_Exercises_.
1: According to the game review, what size are the counters?
2: Retype the records starting at the line that contains "pose: elev=230.7 azim=95.4" and ending at the line that contains "Dot at: (224, 204)", with both of those lines included.
[start Excerpt]
Central to the story is the Oda clan and in the earlier of these two battles, Nagashino 1575, Daimyo Oda Nobunaga is the dominant power, though the Army Commander is his greatest subordinate general, Taisho Hideyoshi.  Also featuring in this battle is Daimyo Ieyasu, a clan leader once fighting for the opponents of Nobunaga, but by this battle he had wisely allied himself with Nobunaga. Opposing them is the Takeda clan, led by Daimyo Katsuyori, who were the historical losers.  Though warfare continues throughout the period, Oda Nobunaga is viewed in history as the first "Great Unifier" of Japan.

Moving on eight years later to Shizugatake 1583 and the situation has changed.  In the previous year, Oda Nobunaga had been ambushed and forced to commit ritual suicide, seppuku, though other accounts I have read describe him as being assassinated and at least one that he was poisoned!  His ablest general, Hideyoshi, seen as Army Commander in the first game in this package, took power, though like Nobunaga before him never becoming supreme ruler.  Though Daimyo Ieyasu briefly opposed Hideyosi in 1582, by the next year and the battle of Shizugatake, Ieyasu was once again supporting him in this equally successful battle.
Though his period of power is marked by ongoing struggles and disastrous campaigns against Korea, Hideyoshi is regarded as the second "Great Unifier".  And the third "Great Unifier"?  Well that eventually with be Ieyasu himself after the battle of Sekigahara in 1600, who does at last establish himself as Shogun! 

So, how does this design present this fascinating topic.  There's no doubt that it's a very attractive package, from very first sight of the dramatic box art of charging cavalry.  This is repeated on the cover of the single booklet which presents the rules and the two scenarios in both French and English.  
There are two sheets of counters and these are very well produced. They're a solid 18mm x 18mm, easy to read, easy to handle and highly evocative of the range of units.
[end Excerpt]
[start Data supplied]
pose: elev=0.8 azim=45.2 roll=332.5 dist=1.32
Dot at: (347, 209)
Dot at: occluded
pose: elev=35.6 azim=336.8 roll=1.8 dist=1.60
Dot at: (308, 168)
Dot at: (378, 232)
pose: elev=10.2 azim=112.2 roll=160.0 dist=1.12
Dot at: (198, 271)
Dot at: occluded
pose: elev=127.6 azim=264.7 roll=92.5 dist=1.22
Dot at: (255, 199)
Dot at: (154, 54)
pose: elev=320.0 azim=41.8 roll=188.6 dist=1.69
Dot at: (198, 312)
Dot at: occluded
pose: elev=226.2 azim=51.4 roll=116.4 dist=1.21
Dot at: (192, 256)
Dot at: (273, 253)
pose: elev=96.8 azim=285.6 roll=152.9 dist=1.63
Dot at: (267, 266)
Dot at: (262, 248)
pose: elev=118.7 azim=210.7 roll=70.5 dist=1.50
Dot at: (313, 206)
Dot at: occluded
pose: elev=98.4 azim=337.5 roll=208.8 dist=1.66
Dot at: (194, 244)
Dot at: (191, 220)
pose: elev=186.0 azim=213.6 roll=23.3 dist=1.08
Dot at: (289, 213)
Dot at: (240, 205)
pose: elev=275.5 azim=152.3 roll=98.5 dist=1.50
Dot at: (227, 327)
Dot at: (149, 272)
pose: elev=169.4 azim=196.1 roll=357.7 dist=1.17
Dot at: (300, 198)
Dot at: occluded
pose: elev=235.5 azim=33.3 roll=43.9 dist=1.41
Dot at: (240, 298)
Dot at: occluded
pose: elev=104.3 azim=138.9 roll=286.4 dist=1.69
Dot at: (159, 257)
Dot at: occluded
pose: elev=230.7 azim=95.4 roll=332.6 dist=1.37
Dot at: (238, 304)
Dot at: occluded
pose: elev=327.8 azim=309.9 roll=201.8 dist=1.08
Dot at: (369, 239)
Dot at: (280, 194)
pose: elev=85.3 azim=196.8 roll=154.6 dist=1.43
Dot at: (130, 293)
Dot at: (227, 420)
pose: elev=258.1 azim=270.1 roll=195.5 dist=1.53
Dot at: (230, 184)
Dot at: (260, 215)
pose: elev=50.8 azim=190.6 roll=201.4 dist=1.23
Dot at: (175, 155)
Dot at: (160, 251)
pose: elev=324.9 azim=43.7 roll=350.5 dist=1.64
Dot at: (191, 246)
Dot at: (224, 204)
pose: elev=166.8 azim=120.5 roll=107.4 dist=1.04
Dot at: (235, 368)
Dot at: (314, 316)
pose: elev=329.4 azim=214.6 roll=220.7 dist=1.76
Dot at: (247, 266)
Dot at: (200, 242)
[end Data supplied]
_Task results_.
1: They are 18mm x 18mm.

2:
pose: elev=230.7 azim=95.4 roll=332.6 dist=1.37
Dot at: (238, 304)
Dot at: occluded
pose: elev=327.8 azim=309.9 roll=201.8 dist=1.08
Dot at: (369, 239)
Dot at: (280, 194)
pose: elev=85.3 azim=196.8 roll=154.6 dist=1.43
Dot at: (130, 293)
Dot at: (227, 420)
pose: elev=258.1 azim=270.1 roll=195.5 dist=1.53
Dot at: (230, 184)
Dot at: (260, 215)
pose: elev=50.8 azim=190.6 roll=201.4 dist=1.23
Dot at: (175, 155)
Dot at: (160, 251)
pose: elev=324.9 azim=43.7 roll=350.5 dist=1.64
Dot at: (191, 246)
Dot at: (224, 204)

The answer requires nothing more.